Вот скажет она, бывало, такое, и смотришь на нее, не понимая, в шутку это она или всерьез; печаль и растерянность охватывают тебя.

– Нет, – ответил я, убедившись, что она говорит вполне серьезно. – Они круглые, как Земля, а многие – куда больше.

Это сообщение несколько озадачило ее. Она подошла к окну, чтобы взглянуть на небо – как всегда в зимнюю пору в Сент-Луисе оно было затянуто густым дымом.

– Трудно сказать, – проговорила она и вернулась к елочке.

Время шло, и сестре минуло двадцать три. В этом возрасте девушки выходят замуж, а у сестры, по правде сказать, ни разу в жизни даже свидания не было. Но, по-моему, ее саму это удручало гораздо меньше, чем нашу мать.

Как-то утром за завтраком мать обратилась ко мне:

– Почему бы тебе не завести дружбу с какими-нибудь симпатичными молодыми людьми? Как там у вас, на складе – не найдется какого-нибудь подходящего молодого человека, такого, чтобы можно было его пригласить к обеду?

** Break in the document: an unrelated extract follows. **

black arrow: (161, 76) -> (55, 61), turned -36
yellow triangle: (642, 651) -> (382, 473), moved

Предложение это удивило меня: обычно еды не хватало даже на нас троих. (Мать во всем проводила жесткую экономию. Видит бог, мы и так были достаточно бедны, но она все боялась, как бы мы еще больше не обеднели – это стало у нее форменным наваждением. Страх не такой уж напрасный, – если учесть, что единственный мужчина в доме был поэт, работающий на обувном складе, – но как-то, по-моему, слишком уж сильно влиявший на все ее расчеты). И мать поспешила объяснить:

– Я думаю, это было бы хорошо для твоей сестренки.

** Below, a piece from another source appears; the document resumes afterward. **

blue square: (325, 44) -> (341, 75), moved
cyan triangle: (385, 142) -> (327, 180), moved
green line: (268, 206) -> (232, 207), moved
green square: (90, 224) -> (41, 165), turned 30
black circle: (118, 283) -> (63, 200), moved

Через несколько дней я привел к обеду Джима Дилэни. Это был рослый рыжий ирландец, такой вымытый, ухоженный, как фарфор у хорошей хозяйки. Он любил хлопать приятелей по руке, по плечу – у него это было постоянной потребностью, совершенно, впрочем, невинной, и широкие его лапищи так и жгли тебя сквозь рубашку, словно нагретые в духовом шкафу тарелки. На складе он был самой популярной личностью и, как ни странно, единственным человеком, с которым у меня сложились хорошие отношения. Верней всего, он считал меня просто симпатичным чудаком. Ему было известно, что, когда на складе мало работы, я тайком запираюсь в одной из кабинок мужской уборной – поупражняться в стихотворных размерах – и что я время от времени удираю на крышу – выкурить сигаретку и поглядеть на всхолмленные равнины Иллинойса за рекой. Не сомневаюсь, что, как и вообще все на складе, Джим считал меня чокнутым, но если остальные вначале отнеслись ко мне настороженно и враждебно, то Джим с первых же дней был со мною сердечен и терпим. Он называл меня Щепкой, и мало-помалу его дружелюбное обращение расположило ко мне и других; и хоть общался со мною, по сути дела, один только Джим, остальные теперь улыбались, завидев меня, – так улыбаются люди, глазея на диковинную собачонку, перебегающую им дорогу на безопасном для них расстоянии.

И все-таки, чтобы позвать его к нам обедать, мне пришлось собрать всю свою храбрость. Я раздумывал целую неделю и дотянул до последней минуты: действовать я начал лишь в пятницу, в середине дня, а обед был назначен на вечер.

– Что ты сегодня делаешь? – спросил я его наконец.

– Да ни черта, – ответил Джим. – Должен был встретиться с девушкой, но у нее заболела тетка, так она потащилась в Сентрэйлию.

– Слушай, – сказал я, – приходи к нам обедать, а?

– Договорились! – ответил Джим и улыбнулся широченной, на редкость радужной улыбкой.

Я выбежал на улицу позвонить матери. Когда я сообщил ей эту новость, голос ее, неизменно бодрый, загремел с такой энергией, что затрещали провода.